The world of 2018 is the world of NOW. Whether its consumer goods, food, transportation, even dating, we expect everything NOW. We all know that in this winner-takes-all world, the companies that have real-time agile operations throughout their entire value chain will prevail. And yet, time and time again organizations fail to introduce operational innovation into their current operations.
Why is this? We see many companies that have been around a very long time, often over 100 years, that have been doing the same thing the same way most of that time. Their workforce has been doing the same thing that same way. The past several decades have been focused on cost accounting and cost reductions as a remedy to investment community pressures and global competition. We have squeezed about as much juice as possible out of that approach.

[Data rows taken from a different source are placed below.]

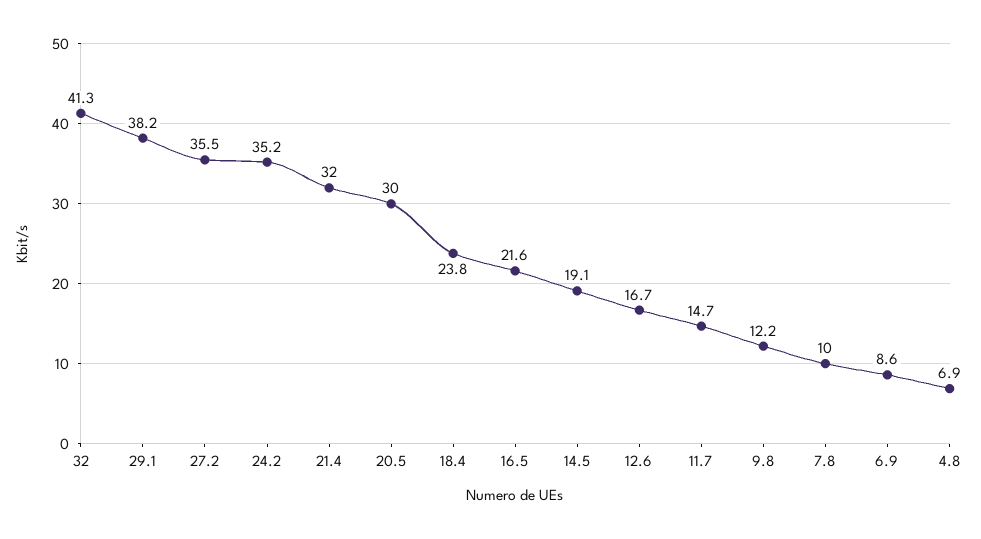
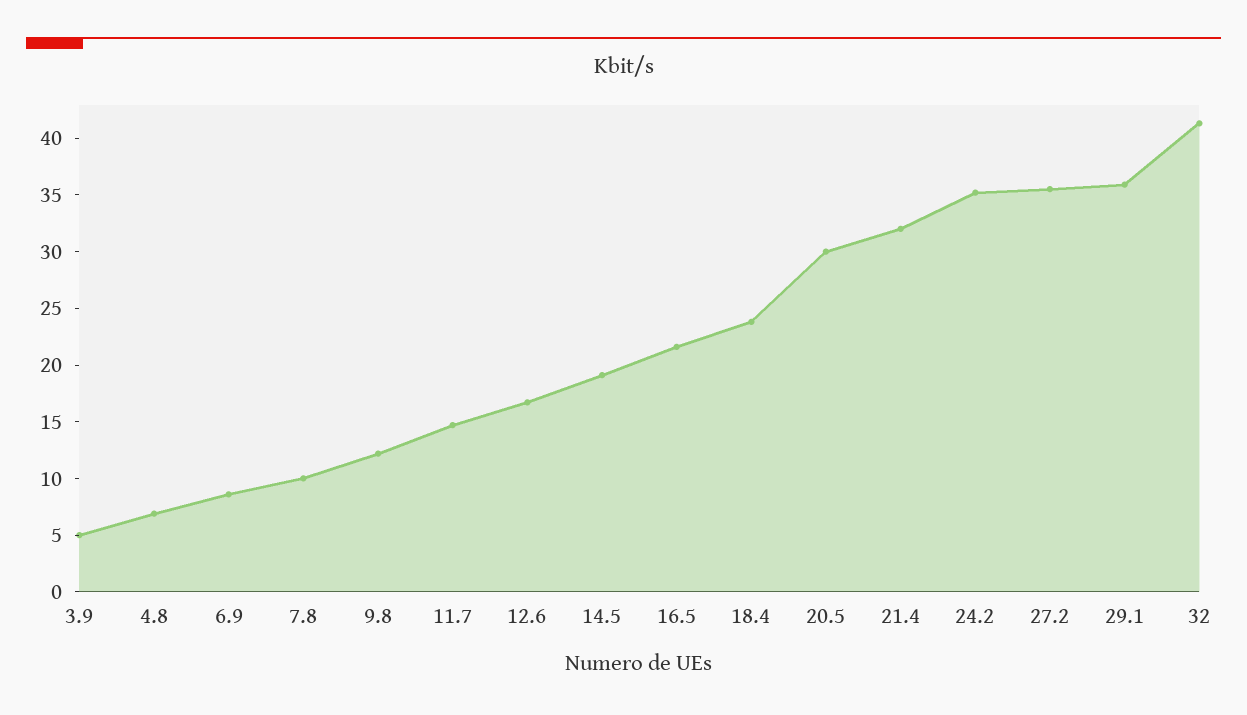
  {
    "32": 41.3,
-   "29.1": 38.2,
+   "29.1": 36,
    "27.2": 35.5,
    "24.2": 35.2,
    "21.4": 32,
    "20.5": 30,
    "18.4": 23.8,
    "16.5": 21.6,
    "14.5": 19.1,
    "12.6": 16.7,
    "11.7": 14.7,
    "9.8": 12.2,
    "7.8": 10,
    "6.9": 8.6,
-   "4.8": 6.9
+   "4.8": 6.9,
+   "3.9": 5
  }

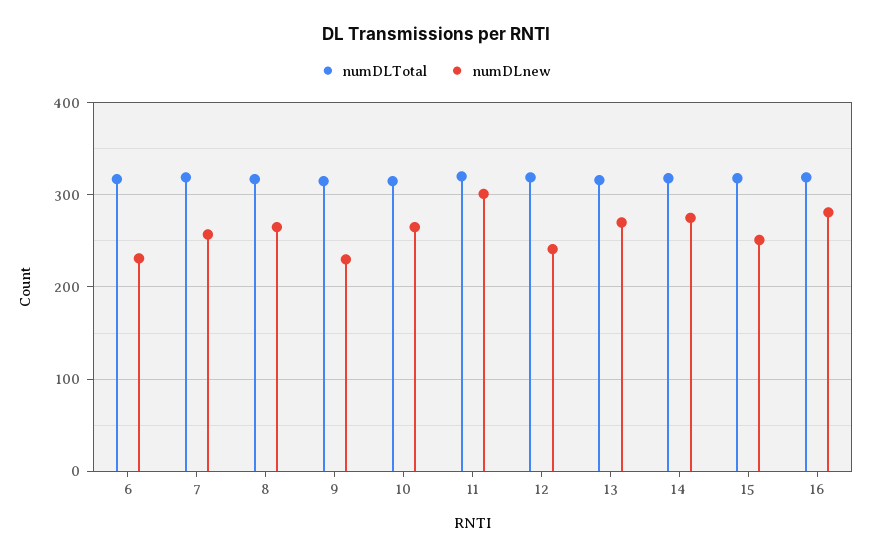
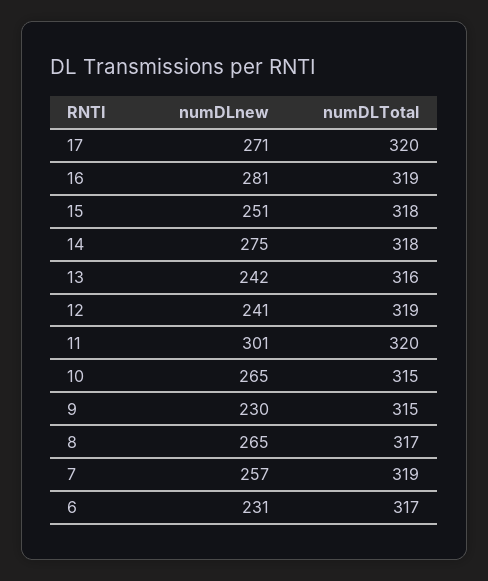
  {
    "numDLTotal": {
      "6": 317,
      "7": 319,
      "8": 317,
      "9": 315,
      "10": 315,
      "11": 320,
      "12": 319,
      "13": 316,
      "14": 318,
      "15": 318,
-     "16": 319
+     "16": 319,
+     "17": 320
    },
    "numDLnew": {
      "6": 231,
      "7": 257,
      "8": 265,
      "9": 230,
      "10": 265,
      "11": 301,
      "12": 241,
-     "13": 270,
+     "13": 242,
      "14": 275,
      "15": 251,
-     "16": 281
+     "16": 281,
+     "17": 271
    }
  }

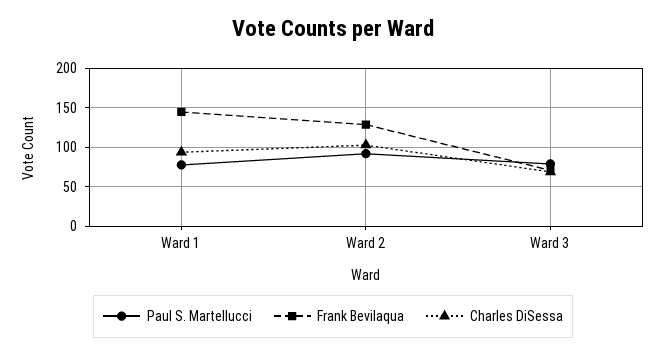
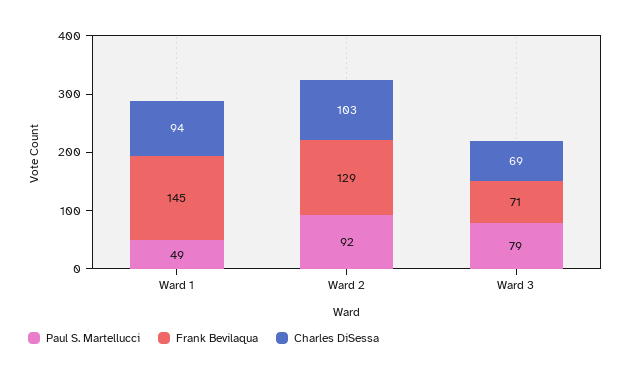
  {
    "Paul S. Martellucci": {
-     "Ward 1": 80,
+     "Ward 1": 49,
      "Ward 2": 92,
      "Ward 3": 79
    },
    "Frank Bevilaqua": {
      "Ward 1": 145,
      "Ward 2": 129,
      "Ward 3": 71
    },
    "Charles DiSessa": {
      "Ward 1": 94,
      "Ward 2": 103,
      "Ward 3": 69
    }
  }

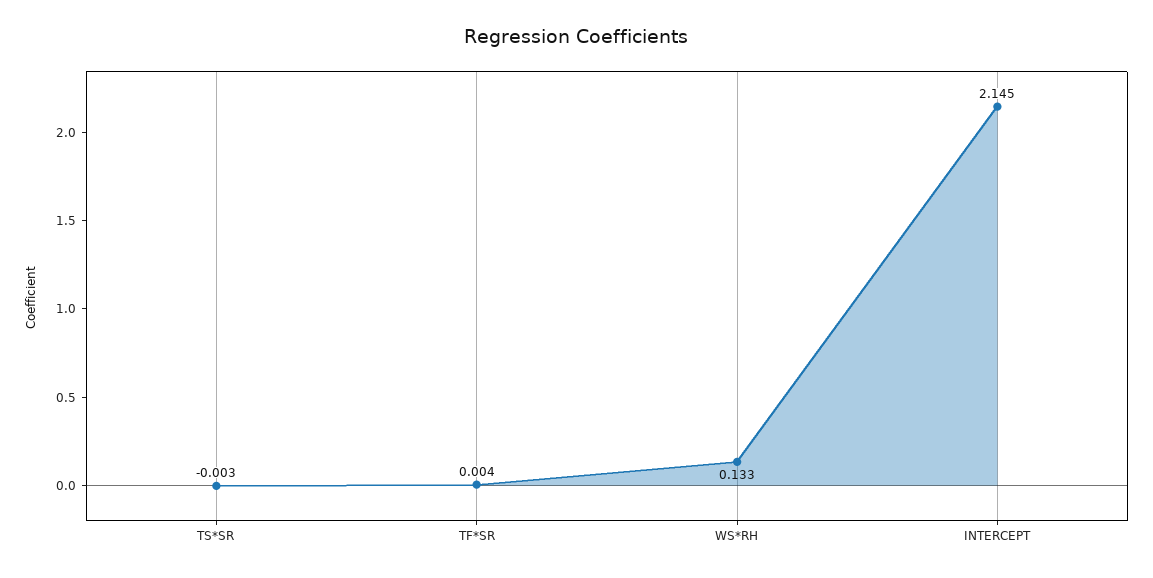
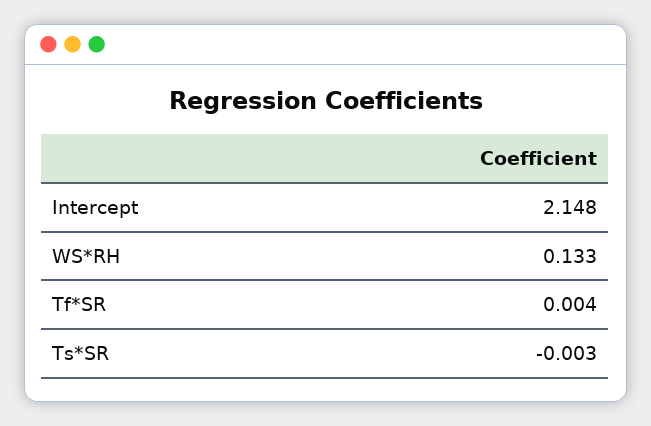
  {
    "TS*SR": -0.003,
    "TF*SR": 0.004,
    "WS*RH": 0.133,
-   "INTERCEPT": 2.145
+   "INTERCEPT": 2.148
  }

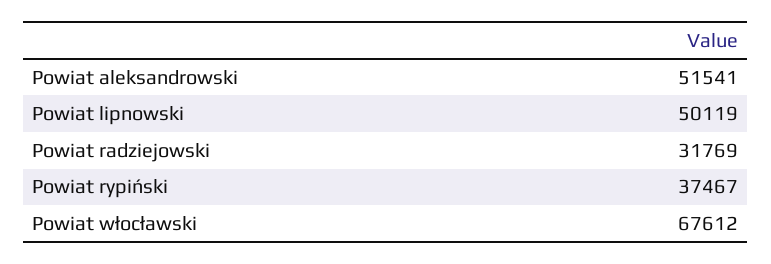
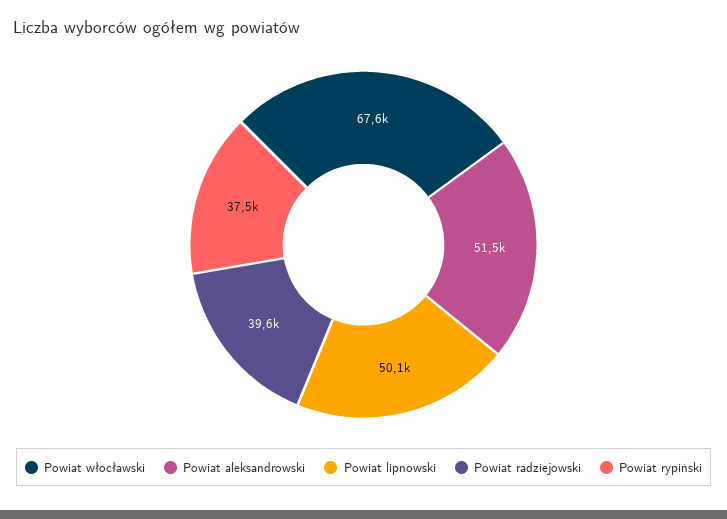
  {
    "Powiat aleksandrowski": 51541,
    "Powiat lipnowski": 50119,
-   "Powiat radziejowski": 31769,
+   "Powiat radziejowski": 39600,
    "Powiat rypiński": 37467,
    "Powiat włocławski": 67612
  }

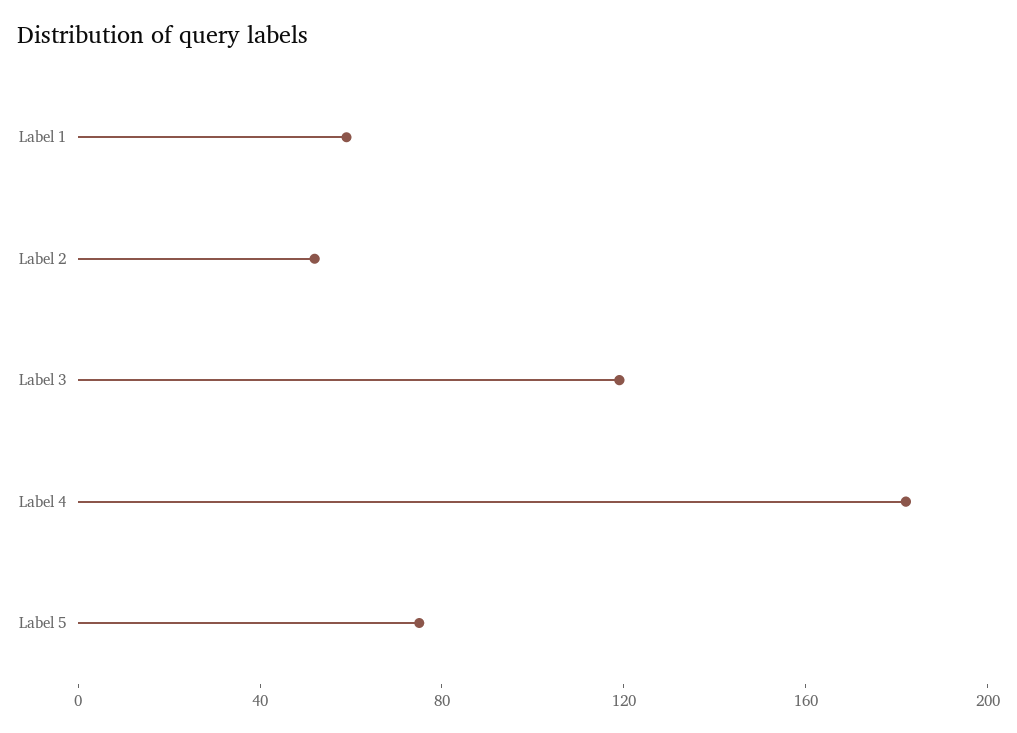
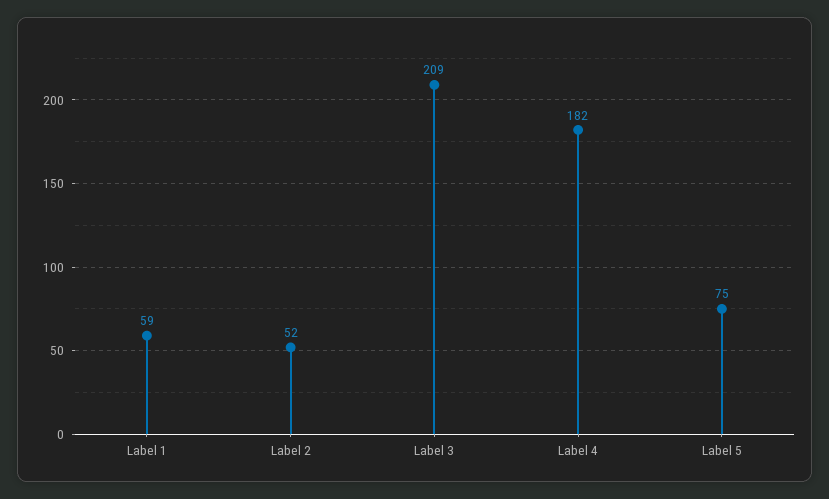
  {
    "Label 1": 59,
    "Label 2": 52,
-   "Label 3": 120,
+   "Label 3": 209,
    "Label 4": 182,
    "Label 5": 75
  }

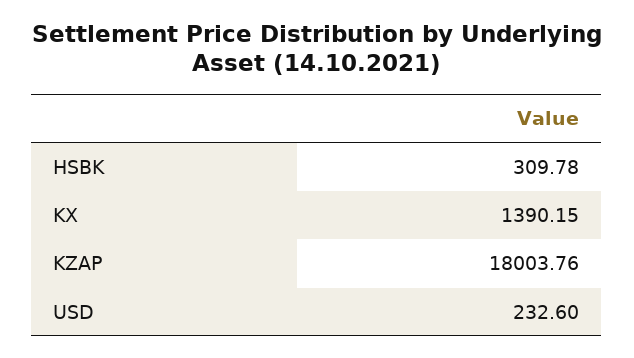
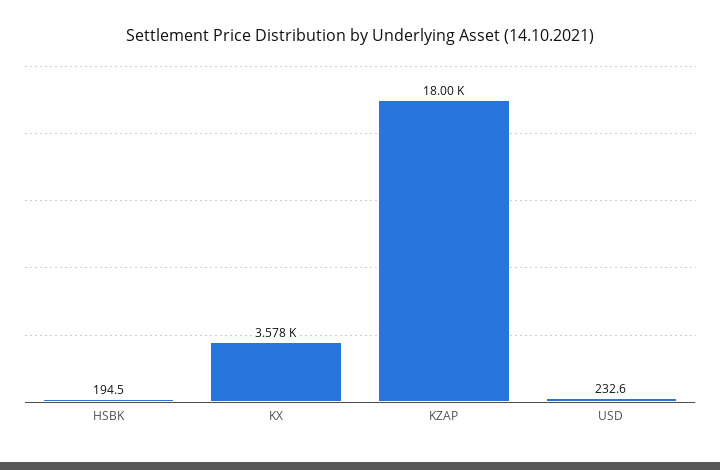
  {
-   "HSBK": 309.78,
+   "HSBK": 194.5,
-   "KX": 1390.15,
+   "KX": 3578,
    "KZAP": 18003.76,
    "USD": 232.6
  }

Unfortunately, that has resulted in workforce reductions that leave no one left to support experimenting with new operations technologies. Teams that are maxed out just keeping the trains running on time are then tasked with also tracking, researching, and experimenting with new technologies. This results in the optimism of early engagements dying on the vine due to no one’s fault. Yet we know our future competitiveness will rely on real-time data feeds from everywhere via I IoT, robotics, edge intelligent automation, and big data analytics.
One solution path is to set up a small, dedicated team for thinking out-of-the-box about current operations and task them with innovation experiments, ideally completely non-disruptive to current ops. The history of change and innovation is rife with dedicated “skunkworks” teams from Lockheed’s SR-71 to the Macintosh team with the pirate flag flying above the building. Staffing that team with a mix of younger, more tech-savvy workers and experienced “old-timers” has many benefits beyond the obvious. The existence of these team(s) can help with attraction and retention of the soon-to-be prevalent Facebook generation in our vital manufacturing facilities. They also provide a forum for knowledge transfer across the generations. Other solutions we see attempted are using outside consultants from the business, IT, and system integration realms. This can be a great help to speed up the front end of the innovation and change process, but without that internal dedicated team working in concert with the outside team, it oftentimes just “kicks the can down the road” resulting in the same dead end. We all know how to do this: Imagine if you had a blank sheet of paper today, what would your operations look like?; Experiment with short term, low hanging fruit wins; Invest in continuous education of the workforce. But as long as that change introduction function has no dedicated resources, it will never happen.